The exhibition’s curators have also greatly enriched the principal theme by having thoughtfully included a number of capital works by artists related stylistically and chronologically to Holbein. The most accomplished and innovative of these is surely from Jan Gossaert, known as Mabuse (ca. 1478–1532). His Hendrik III, Count of Nassau-Breda (ca. 1516–17), now in the Kimbell, Fort Worth, depicts the sitter in a relaxed three-quarter pose that exudes aristocratic hauteur, accentuated by the Golden Fleece decoration discreetly shimmering on his breast. Another near contemporary of Holbein’s was Quentin Metsys (1465/66–1530), a prolific Antwerp artist who invented two of perhaps the best-known images of the Northern Renaissance: The Money Changer and His Wife (1514), now in the Louvre, and The Tax Collectors (1525–28) in the Liechtenstein Museum, Vienna; the latter is fortunately present in New York. The paintings are fierce and astringent caricatures of an emerging mercantile class with its worship of worldly possessions, meticulously depicted and generously scattered around the protagonists.
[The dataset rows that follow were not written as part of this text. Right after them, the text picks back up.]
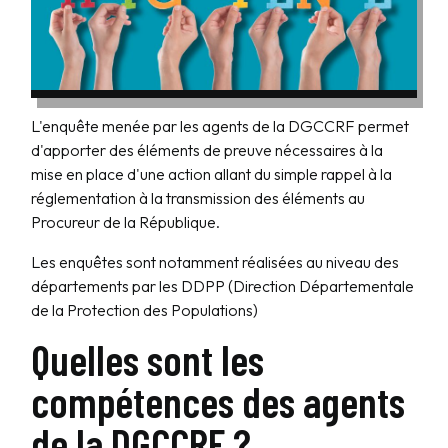
L'enquête menée par les agents de la DGCCRF permet
d'apporter des éléments de preuve nécessaires à la
mise en place d'une action allant du simple rappel à la
réglementation à la transmission des éléments au
Procureur de la République.
Les enquêtes sont notamment réalisées au niveau des
départements par les DDPP (Direction Départementale
de la Protection des Populations)
Quelles sont les
compétences des agents
de la DGCCRF ?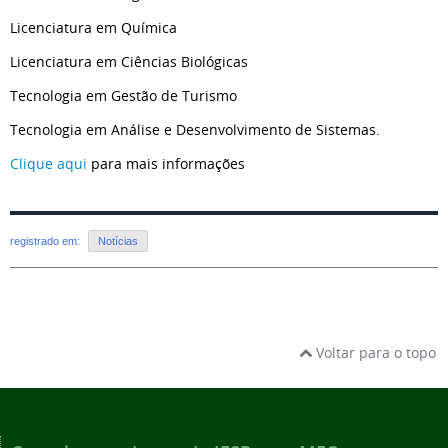
Licenciatura em Química
Licenciatura em Ciências Biológicas
Tecnologia em Gestão de Turismo
Tecnologia em Análise e Desenvolvimento de Sistemas.
Clique aqui
para mais informações
registrado em:
Notícias
Voltar para o topo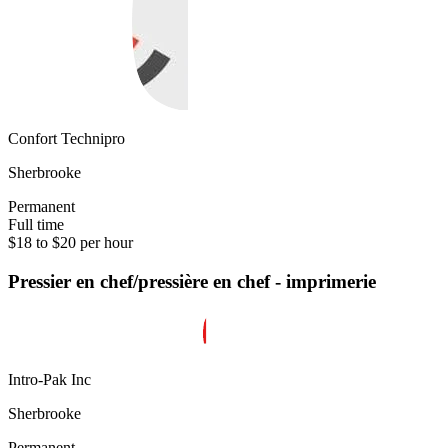
Confort Technipro
Sherbrooke
Permanent
Full time
$18 to $20 per hour
Pressier en chef/pressière en chef - imprimerie
Intro-Pak Inc
Sherbrooke
Permanent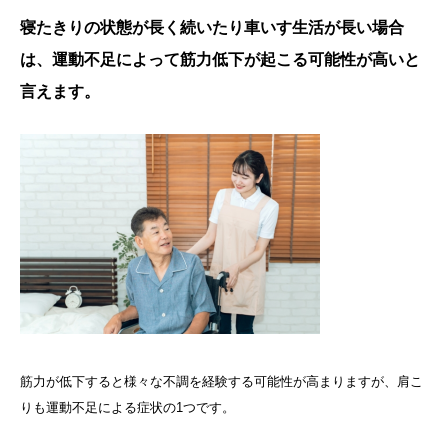
寝たきりの状態が長く続いたり車いす生活が長い場合
は、運動不足によって筋力低下が起こる可能性が高いと
言えます。
筋力が低下すると様々な不調を経験する可能性が高まりますが、肩こ
りも運動不足による症状の1つです。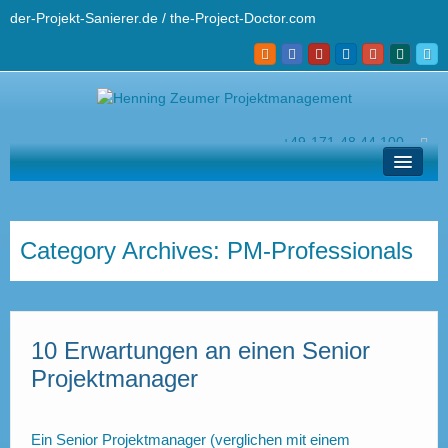
der-Projekt-Sanierer.de / the-Project-Doctor.com
+49-171-48 44 100
hz@der-projekt-sanierer.de
Lösungen
Ihr Projekt-Sanierer
Category Archives:
PM-Professionals
Profi-Wissen
Kontakt und Helpdesk
10 Erwartungen an einen Senior
English
Projektmanager
Ein Senior Projektmanager (verglichen mit einem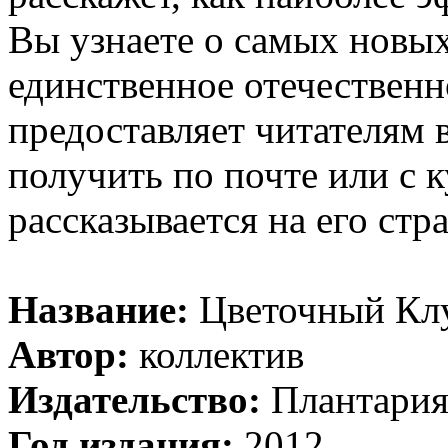
Вы узнаете о самых новых
единственное отечественн
предоставляет читателям 
получить по почте или с 
рассказывается на его стр
Название:
Цветочный Клу
Автор:
коллектив
Издательство:
Плантари
Год издания:
2012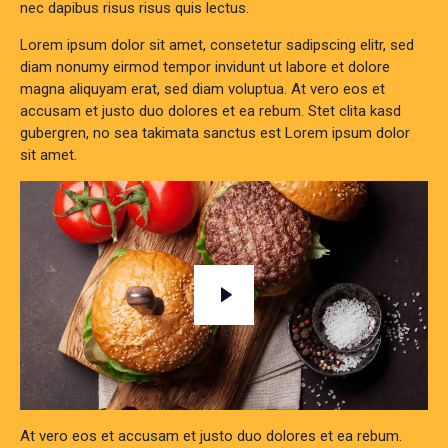
nec dapibus risus risus quis lectus.
Lorem ipsum dolor sit amet, consetetur sadipscing elitr, sed
diam nonumy eirmod tempor invidunt ut labore et dolore
magna aliquyam erat, sed diam voluptua. At vero eos et
accusam et justo duo dolores et ea rebum. Stet clita kasd
gubergren, no sea takimata sanctus est Lorem ipsum dolor
sit amet.
At vero eos et accusam et justo duo dolores et ea rebum.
Besides being amply skilled as a painter, draftsman, and engraver, Holbein was, above all, a learned and urbane man of the world. Like so many of his peers, he enjoyed clever anagrams, riddles, and visual legerdemains such as the famous anamorphosis of the skull in The Ambassadors. In 1531, Andrea Alciati, the Italian jurist and scholar, published his Emblemata, a compendium of symbols and esoterica that enjoyed huge success all over Europe; its influence can be seen not only in Holbein’s imagery but in that of his High Renaissance contemporaries such as Lorenzo Lotto. They were artists intimately in touch with the intellectual elites of their time, no less than in the celebrated liaison between Titian and Pietro Aretino. The Morgan Library exhibition prompts a further, more general, consideration: how—in the space of a scant two generations—a painter’s locus operandi progressed from the artisan’s workshop to the princely court.


  1.   “Holbein: Capturing Character” opened at the Morgan Library & Museum, New York, on February 11 and remains on view through May 15, 2022.